En Campeche existe una antigua hacienda que fue rehabilitada para servir como “hotel boutique”. Una parte de la misma, en ruinas, fue rediseñada como espá, alberca y área de relax. Conservaron una parte de la fase antigua mientras que el resto ha sido completado con arquitectura contemporánea.
El lote baldío es otro escenario complejo. Puede verse con una reminiscencia de los alrededores naturales, como un reclamo de la misma naturaleza o un recordatorio de nuestra obsesión por transformar el mundo en una pesadilla urbana.
El baldío es un poco un sitio contradictorio e incluso distópico; posee restos tanto de civilización como de naturaleza cruda, pero no es ni uno ni otro. Se encuentra aislado y representa una dicotomía, un lugar único que muestra un choque de fuerzas y de intenciones. Posee una flora y fauna que le son propias. Convive allí una serie de objetos familiares; basura que se ha modificado a tal grado que ya no puede identificarse, trozos de cerámica y vidrio, muebles rotos, latas y recipientes llenos de agua e insectos, huesos, alambres que parecen vivos, restos de hogueras y vestigios de artefactos misteriosos.
Y estos parches, diseminados por toda la mancha urbana, se conectan de manera conceptual para conformar una especie de parque extraño, inquietante, que a veces representa un escape y otras un frustrante intento de liberación.
Las ruinas urbanas, llenas de basura y excremento hablan de fases por las cuales pasan los edificios, los espacios. Son como templos perdidos, oráculos que huelen a mierda, a humedad y a humo.
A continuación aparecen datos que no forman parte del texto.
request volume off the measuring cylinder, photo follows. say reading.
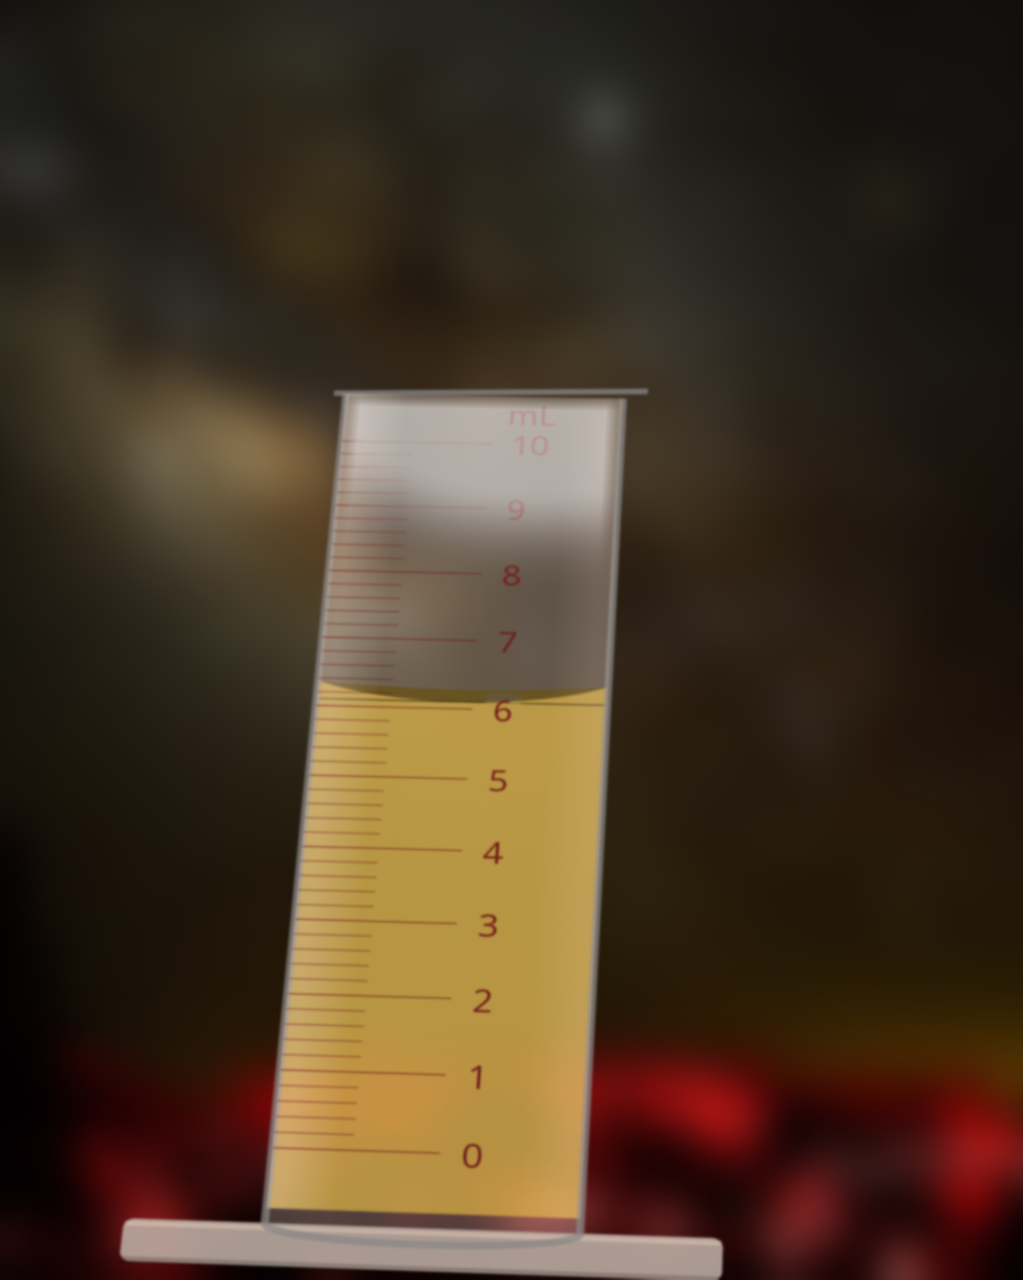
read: 6.1 mL
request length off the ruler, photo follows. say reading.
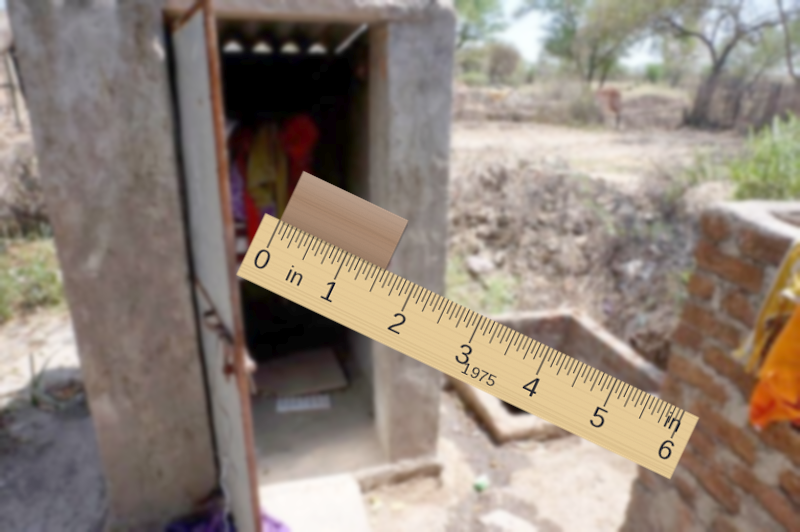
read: 1.5625 in
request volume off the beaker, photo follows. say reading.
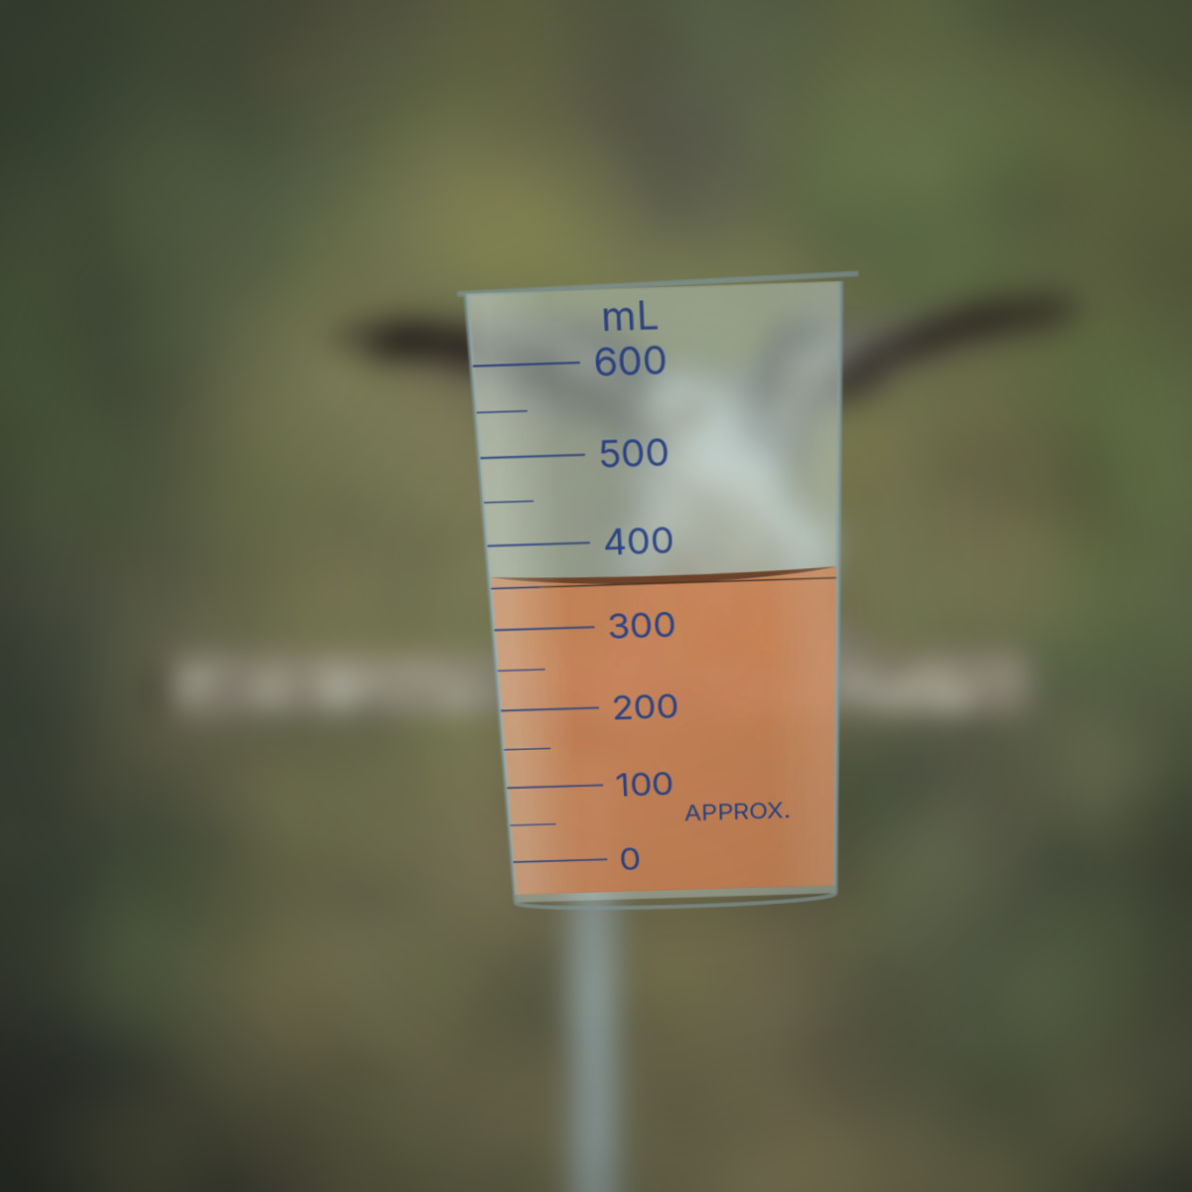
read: 350 mL
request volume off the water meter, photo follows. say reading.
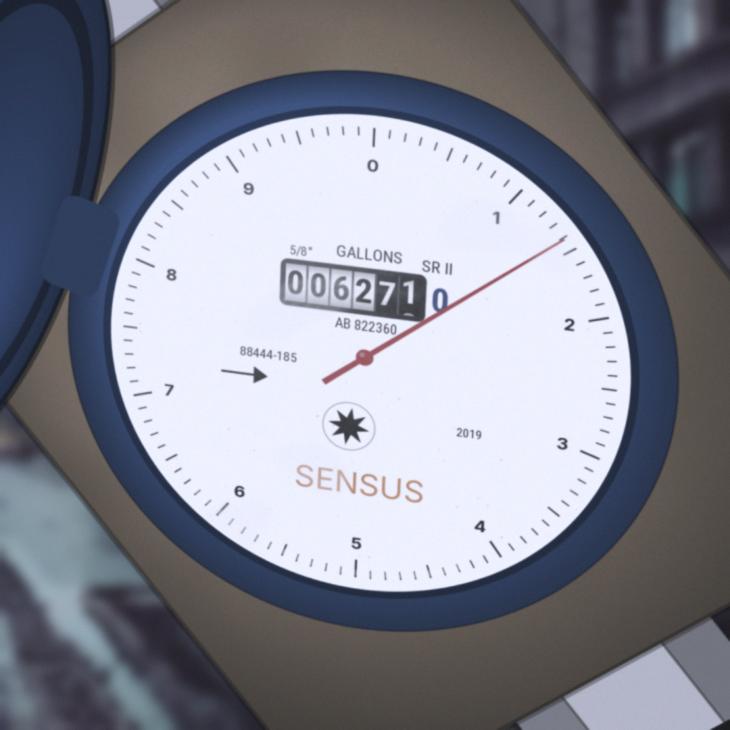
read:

Aparentemente nada ocurre ahí y se les toma por espacios muertos. Pero en realidad son espacios transicionales. En algún punto serán rescatados, transformados, actualizados o demolidos.
También hay sitios que permanecen deliberadamente abandonados, mas no olvidados. En el centro de Monterrey existe una casa antigua donde ocurrieron hechos abominables. Es la casa de la calle Aramberri: en 1933 fueron apuñaladas durante un robo una madre y su hija. La casa estuvo abandonada por décadas, pero su fama fue paulatinamente creciendo hasta transformarse en leyenda.
No solo estos espacios, sino todas nuestras edificaciones, representan no refugios, sino sitios llenos de imaginación y muerte. Mausoleos de los cuales nunca saldremos.